» AIM OF THE TASK
A word-for-word retyping of the listing below is required, with the pictures dropped.

» RECORDS FOR THE TASK

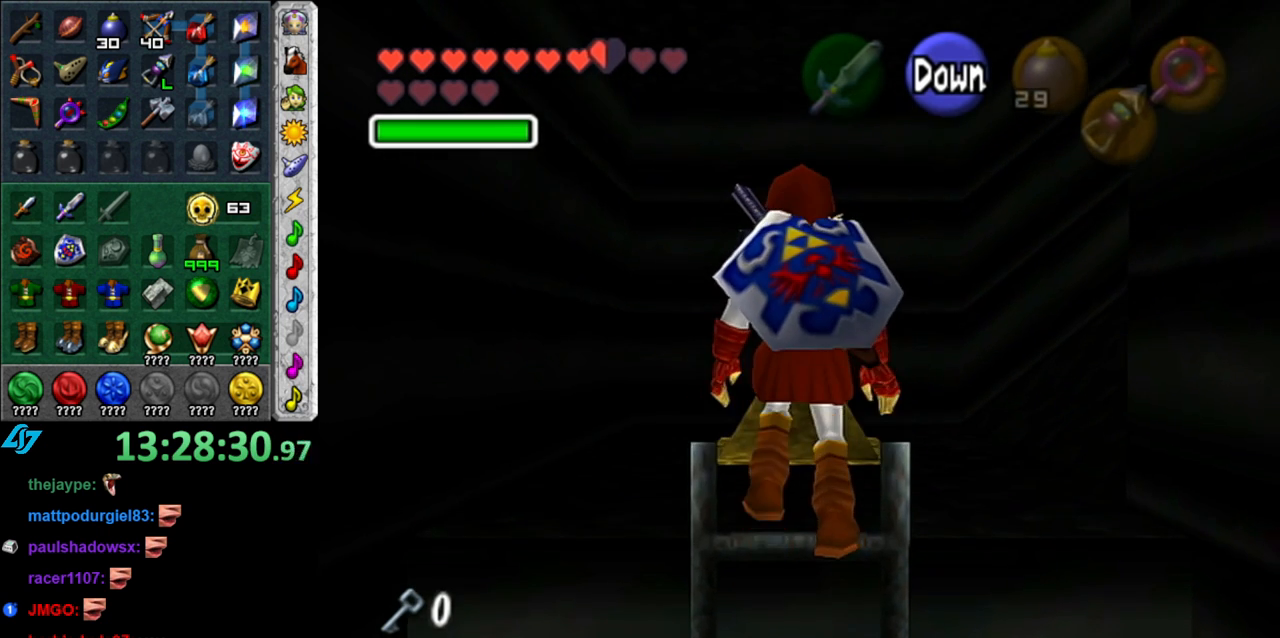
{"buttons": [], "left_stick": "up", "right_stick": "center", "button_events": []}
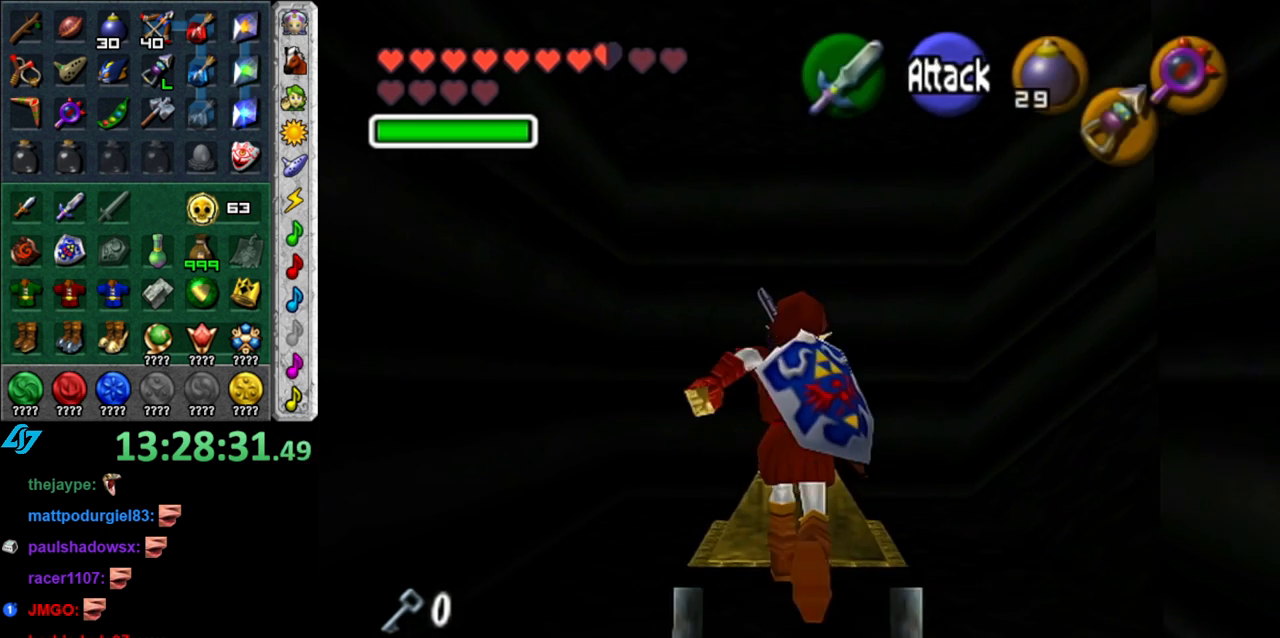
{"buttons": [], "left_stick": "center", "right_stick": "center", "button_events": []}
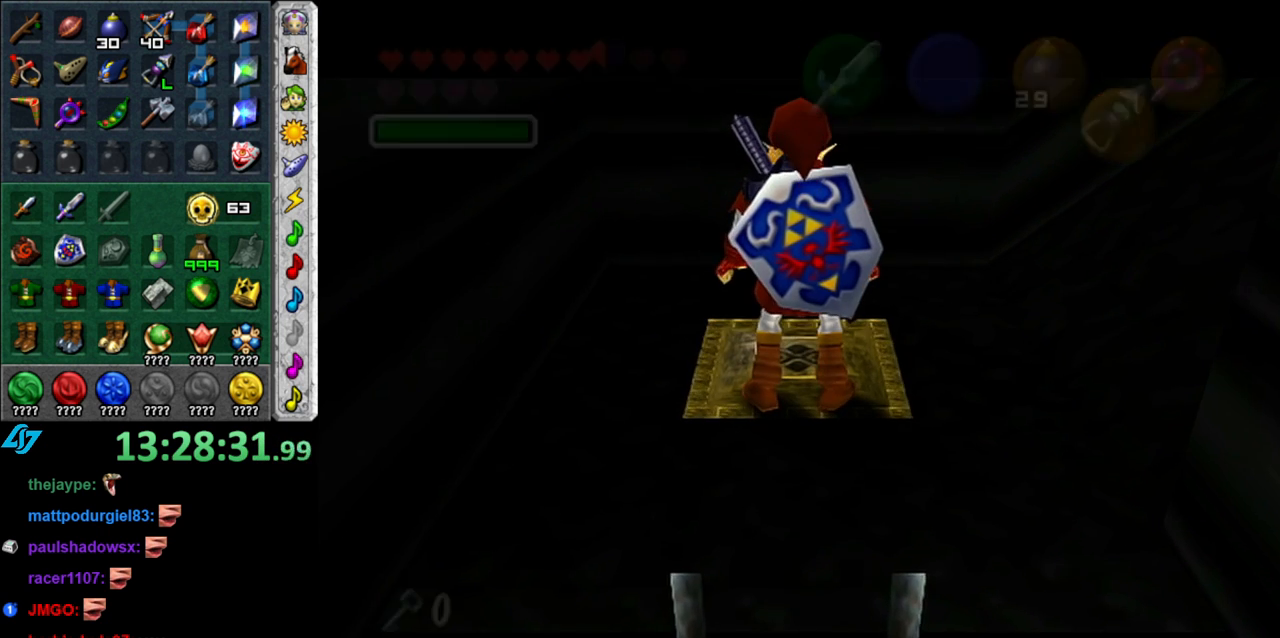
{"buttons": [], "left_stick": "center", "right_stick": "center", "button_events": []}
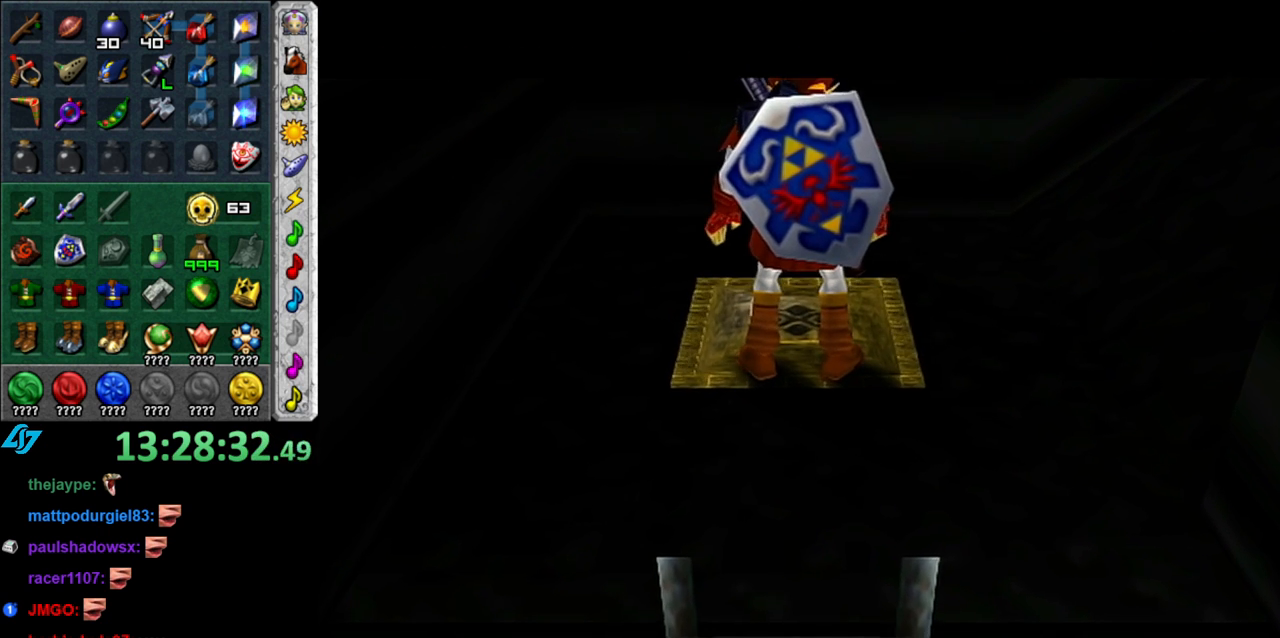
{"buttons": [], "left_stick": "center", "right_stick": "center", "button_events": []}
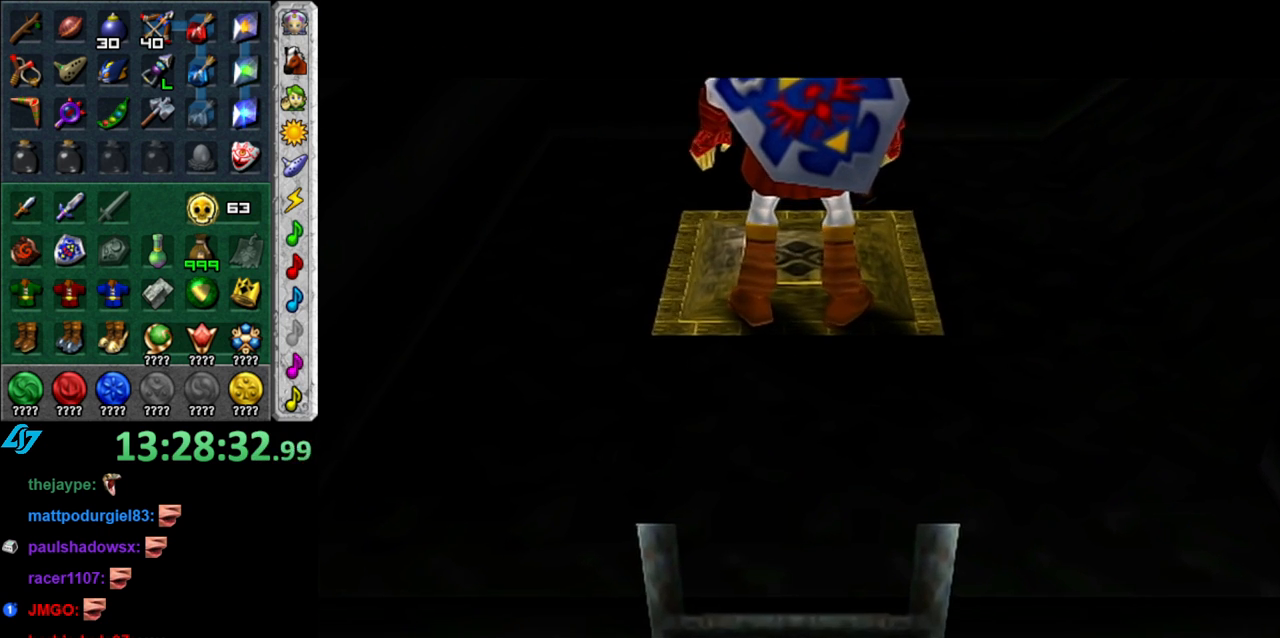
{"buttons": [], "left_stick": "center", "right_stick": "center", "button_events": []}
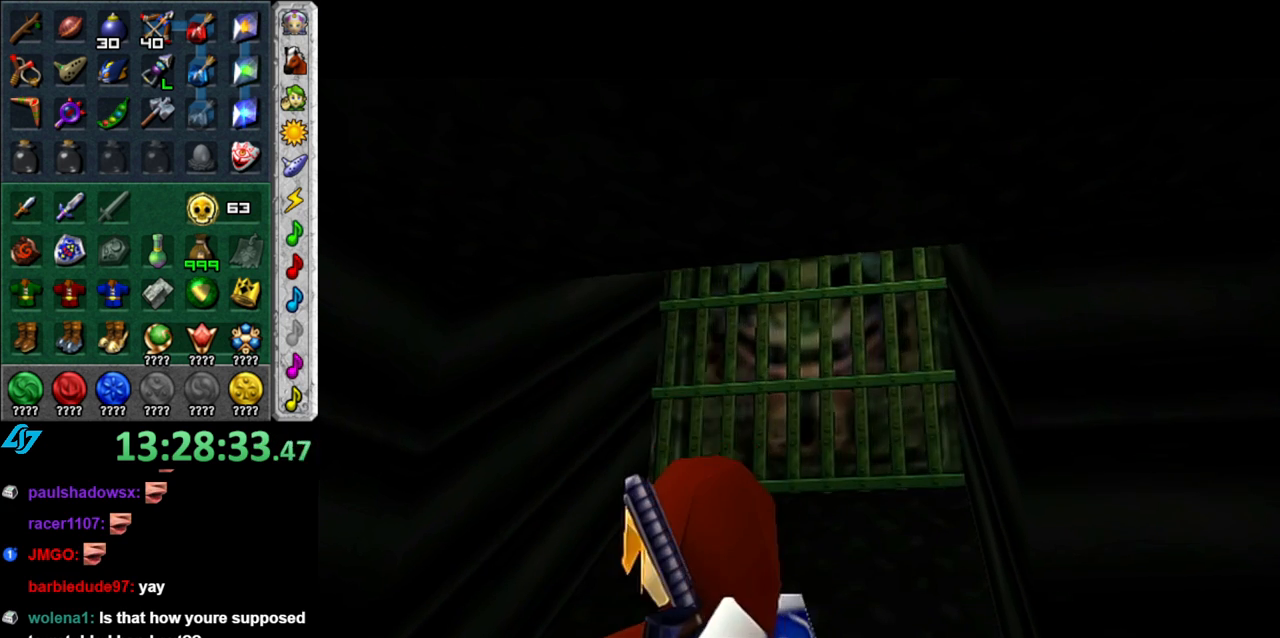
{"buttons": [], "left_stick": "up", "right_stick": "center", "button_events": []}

» WRITTEN ANSWER
{"buttons": [], "left_stick": "up", "right_stick": "center", "button_events": []}
{"buttons": [], "left_stick": "center", "right_stick": "center", "button_events": []}
{"buttons": [], "left_stick": "center", "right_stick": "center", "button_events": []}
{"buttons": [], "left_stick": "center", "right_stick": "center", "button_events": []}
{"buttons": [], "left_stick": "center", "right_stick": "center", "button_events": []}
{"buttons": [], "left_stick": "up", "right_stick": "center", "button_events": []}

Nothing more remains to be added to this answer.